## [PROVIDED DATA]
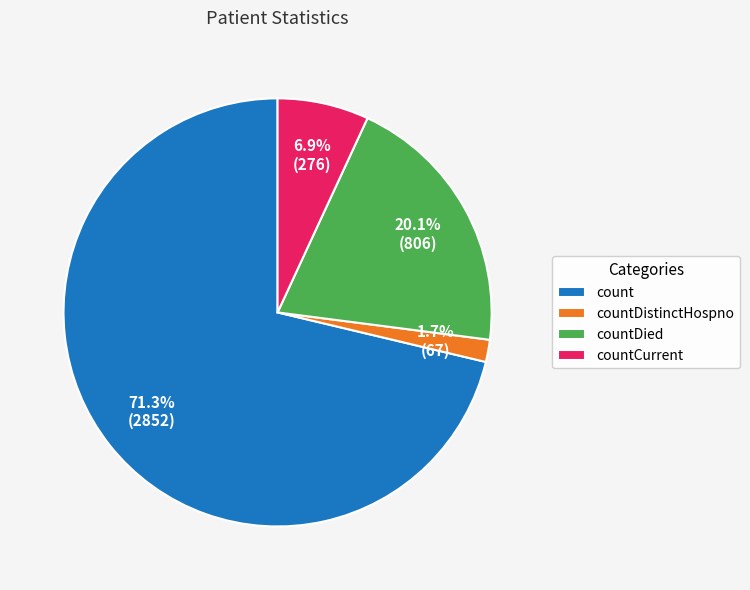

How many segments does this pie chart have?

4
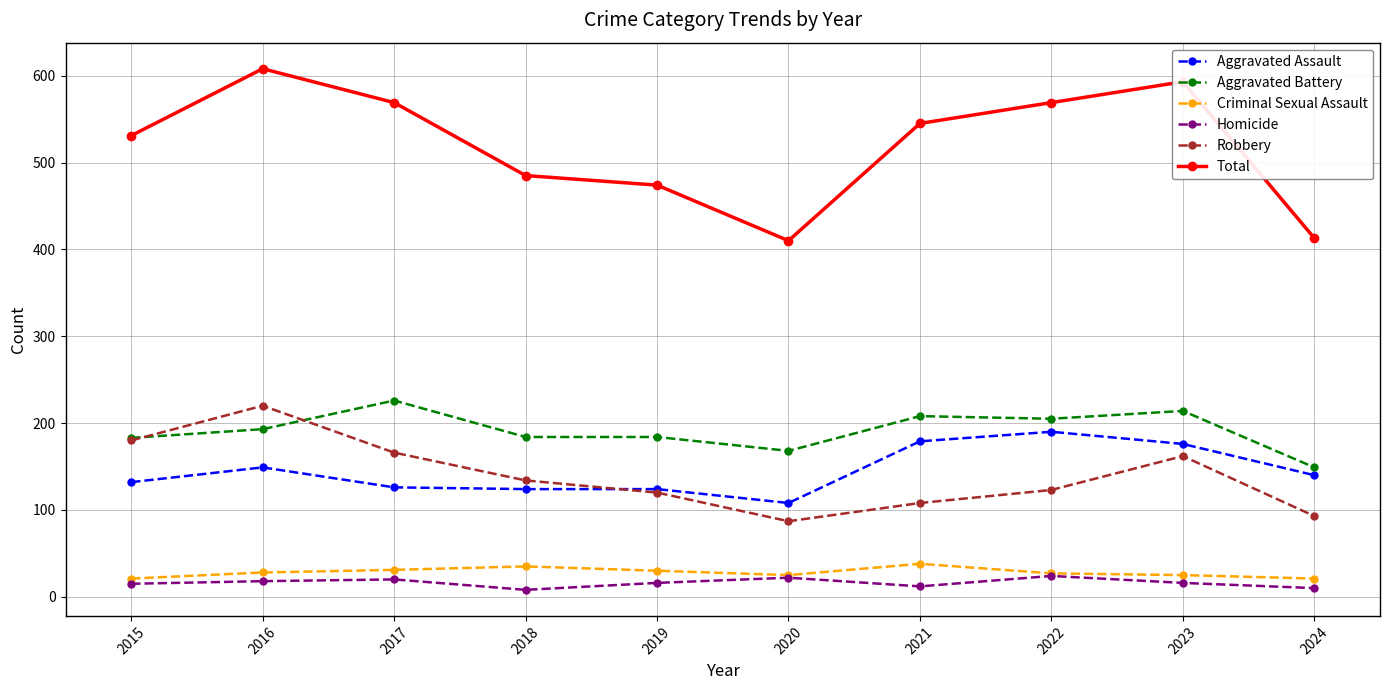

What is the difference between the highest and lowest values at 2022?

545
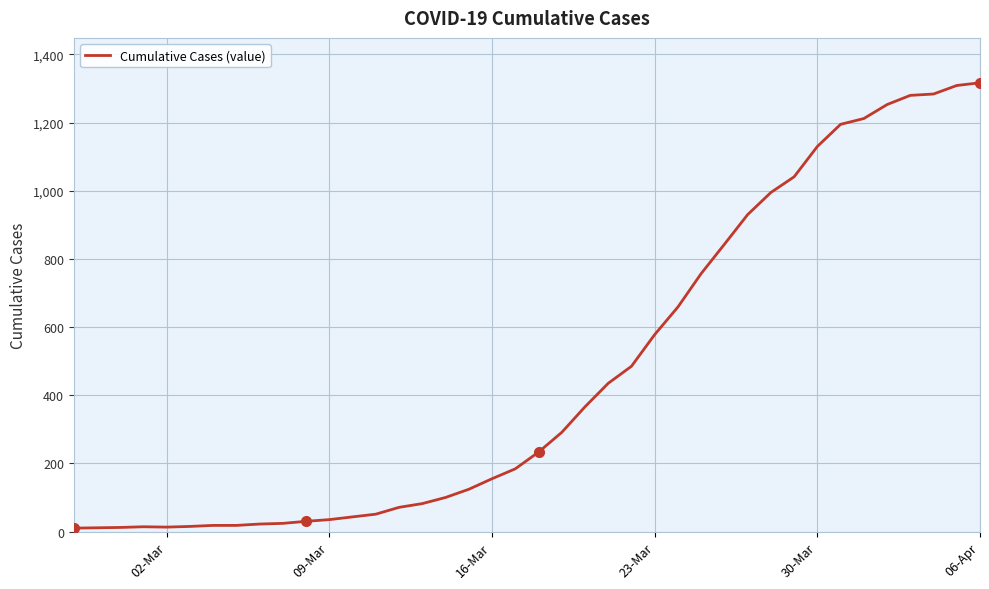

What is the greatest value displayed?

1317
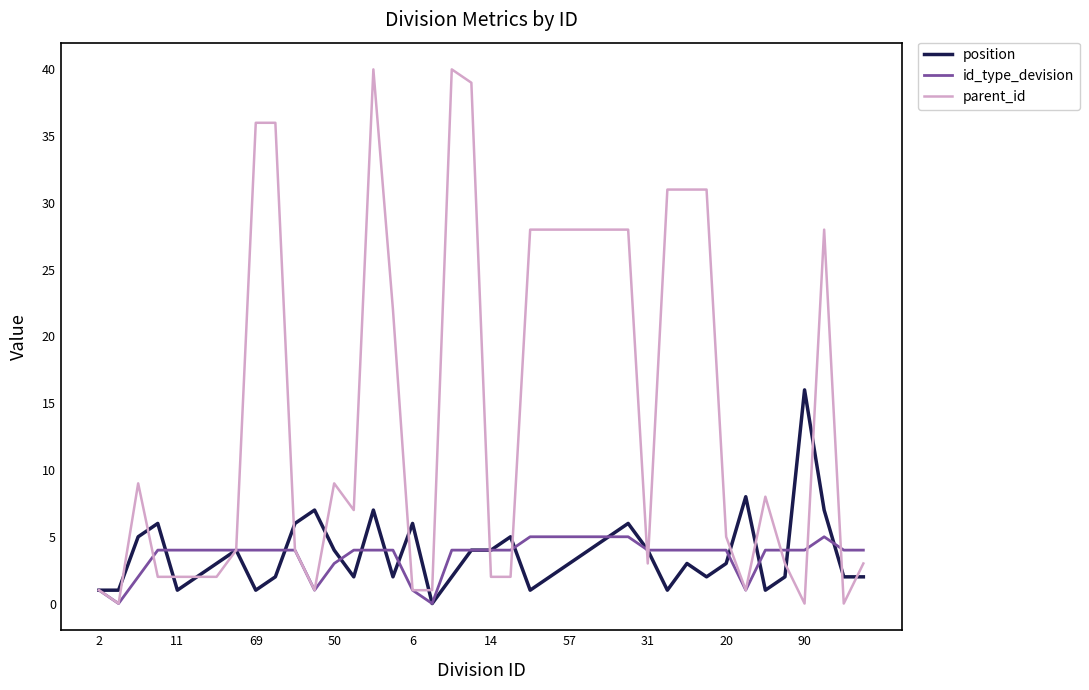

What is the maximum value for id_type_devision?

5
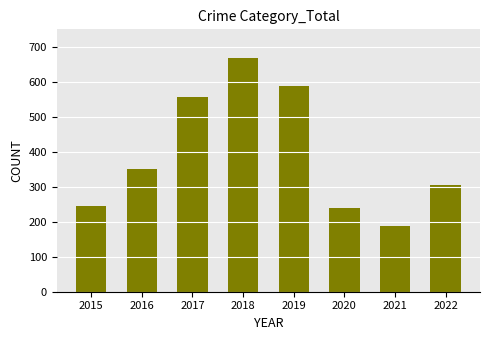

How many series are shown in this chart?

1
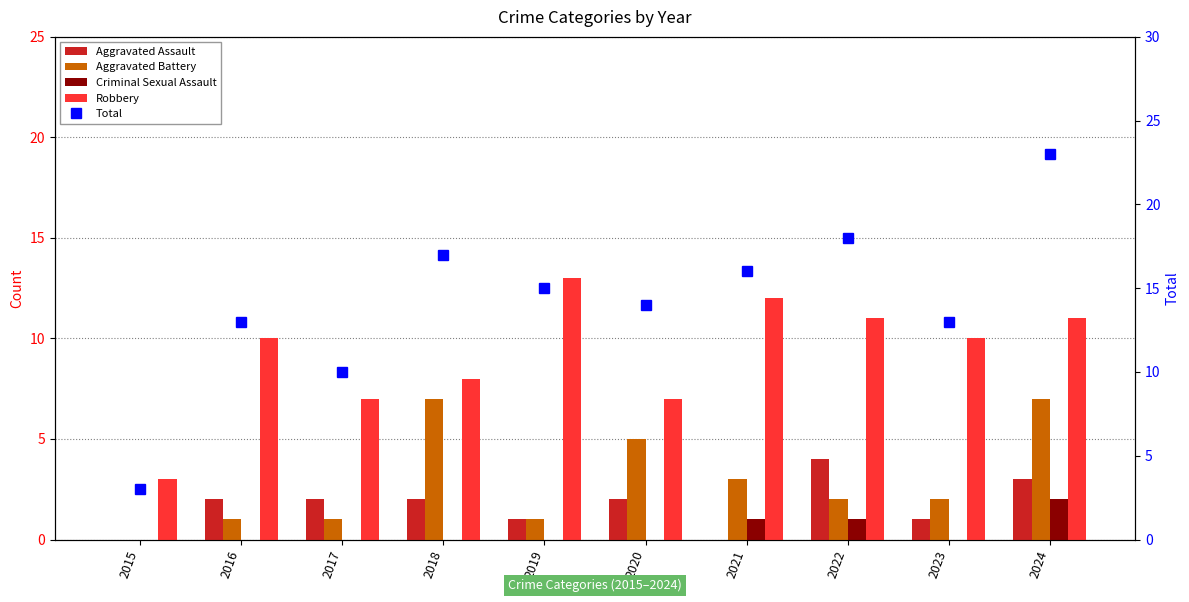

What is the highest value of the Aggravated Assault series?

4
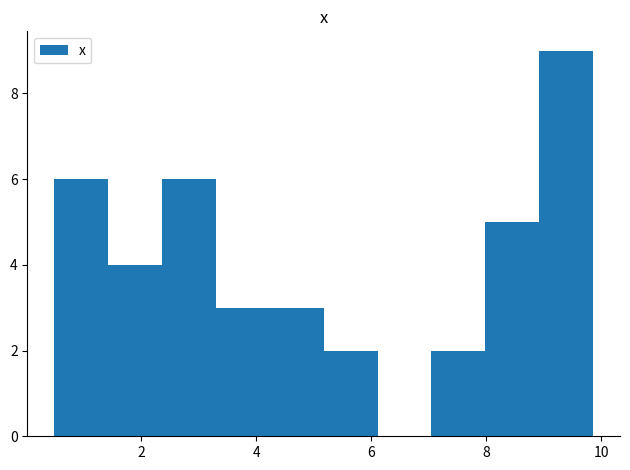

Reading left to right, transcribe this chart: for each bar, give the range it covers on the x-axis and its height. Neither the bar edges nor the heights are printed on the chart, so give them approximately, as read against the axes.

0.4 to 1.4: 6
1.4 to 2.4: 4
2.4 to 3.2: 6
3.2 to 4.2: 3
4.2 to 5.2: 3
5.2 to 6.2: 2
6.2 to 7.0: 0
7.0 to 8.0: 2
8.0 to 9.0: 5
9.0 to 9.8: 9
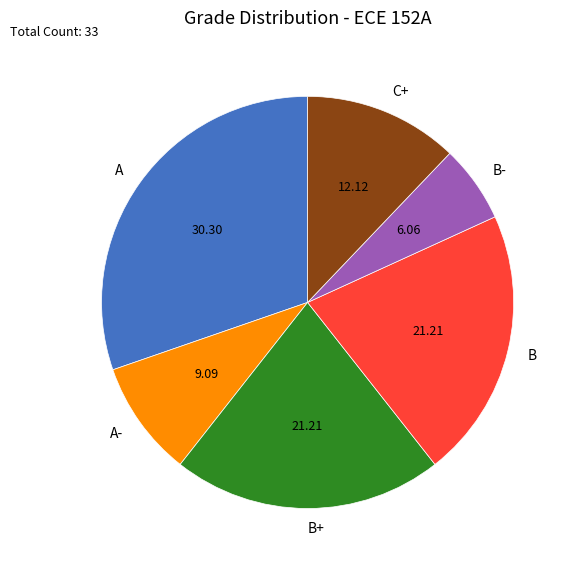

Which category has the smallest portion of the pie?

B-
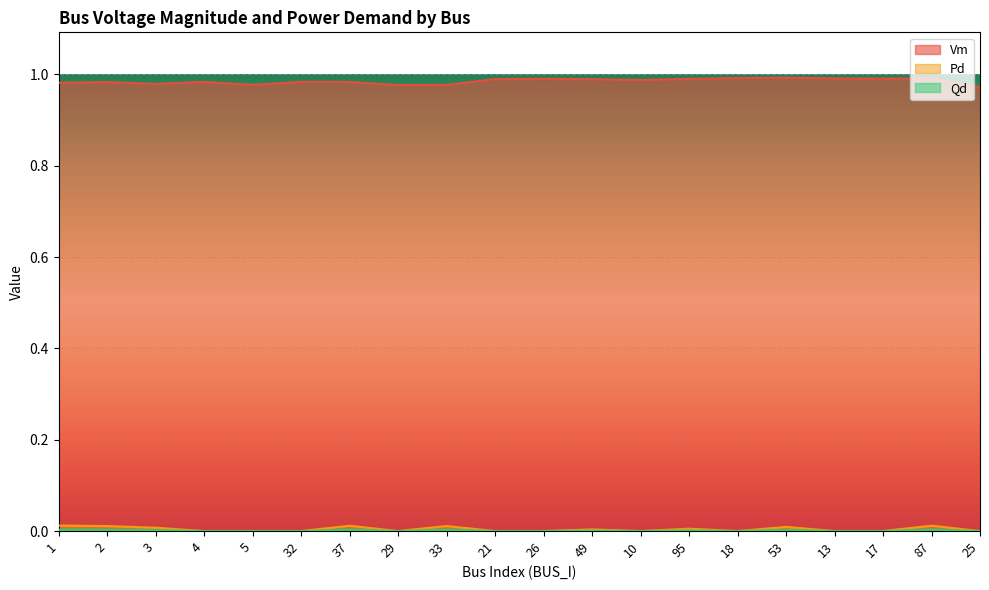

Is it true that Vm equals 1.7 at 1?

False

## [PROBLEM TO WORK ON]
Copy out every entry, swapping "chart" for "graph" and leaving everything else unchanged. Omit the pictures.

## [TASK ANSWER]
How many segments does this pie graph have?

4

What is the difference between the highest and lowest values at 2022?

545

What is the greatest value displayed?

1317

What is the maximum value for id_type_devision?

5

How many series are shown in this graph?

1

What is the highest value of the Aggravated Assault series?

4

Reading left to right, transcribe this graph: for each bar, give the range it covers on the x-axis and its height. Neither the bar edges nor the heights are printed on the graph, so give them approximately, as read against the axes.

0.4 to 1.4: 6
1.4 to 2.4: 4
2.4 to 3.2: 6
3.2 to 4.2: 3
4.2 to 5.2: 3
5.2 to 6.2: 2
6.2 to 7.0: 0
7.0 to 8.0: 2
8.0 to 9.0: 5
9.0 to 9.8: 9

Which category has the smallest portion of the pie?

B-

Is it true that Vm equals 1.7 at 1?

False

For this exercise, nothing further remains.